PROBLEM DESCRIPTION :: Go through the listing below and gather every line with the word "Figure".

[Opening RECORDS FOR THE TASK section]

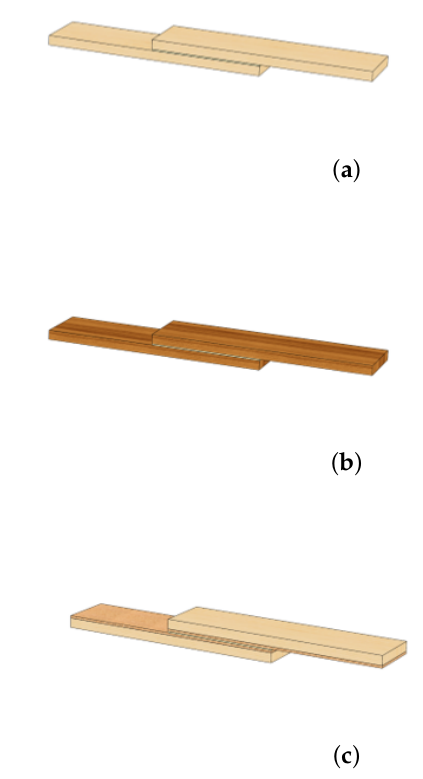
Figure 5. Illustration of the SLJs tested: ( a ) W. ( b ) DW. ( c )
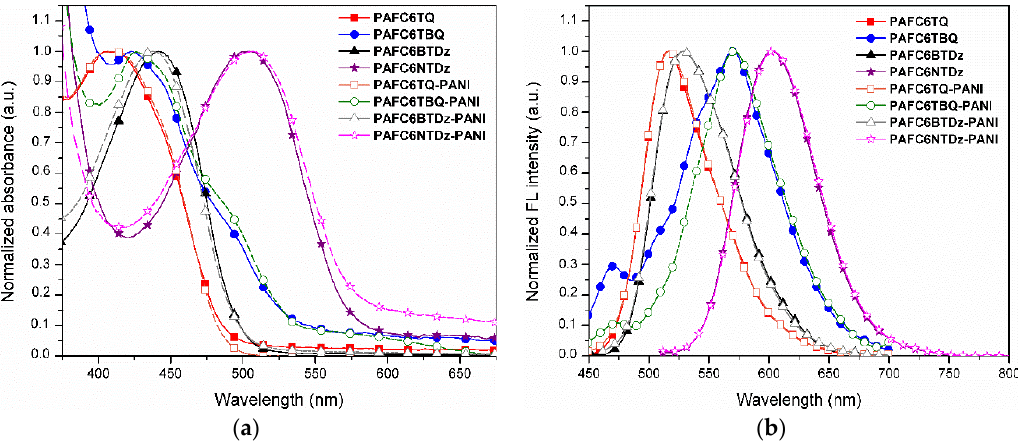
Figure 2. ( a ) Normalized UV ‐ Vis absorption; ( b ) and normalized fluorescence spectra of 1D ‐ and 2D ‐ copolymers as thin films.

[Closing RECORDS FOR THE TASK section]
[Opening RECORDS FOR THE TASK section]

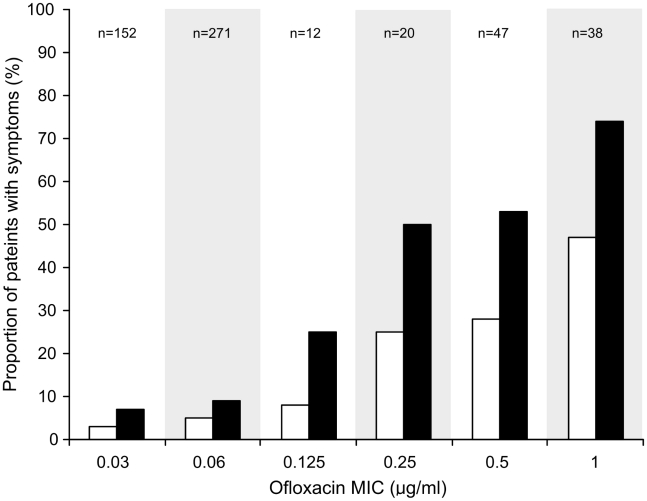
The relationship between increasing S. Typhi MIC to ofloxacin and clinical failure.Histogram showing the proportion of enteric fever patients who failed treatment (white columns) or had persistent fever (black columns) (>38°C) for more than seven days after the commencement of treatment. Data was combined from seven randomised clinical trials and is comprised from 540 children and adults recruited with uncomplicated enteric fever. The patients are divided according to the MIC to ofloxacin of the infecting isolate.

[Closing RECORDS FOR THE TASK section]
[Opening RECORDS FOR THE TASK section]

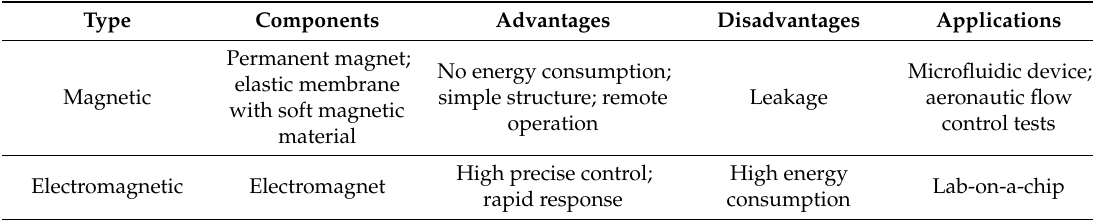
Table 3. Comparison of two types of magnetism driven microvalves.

[Closing RECORDS FOR THE TASK section]

TASK SOLUTION ::
Figure 5. Illustration of the SLJs tested: ( a ) W. ( b ) DW. ( c )
Figure 2. ( a ) Normalized UV ‐ Vis absorption; ( b ) and normalized fluorescence spectra of 1D ‐ and 2D ‐ copolymers as thin films.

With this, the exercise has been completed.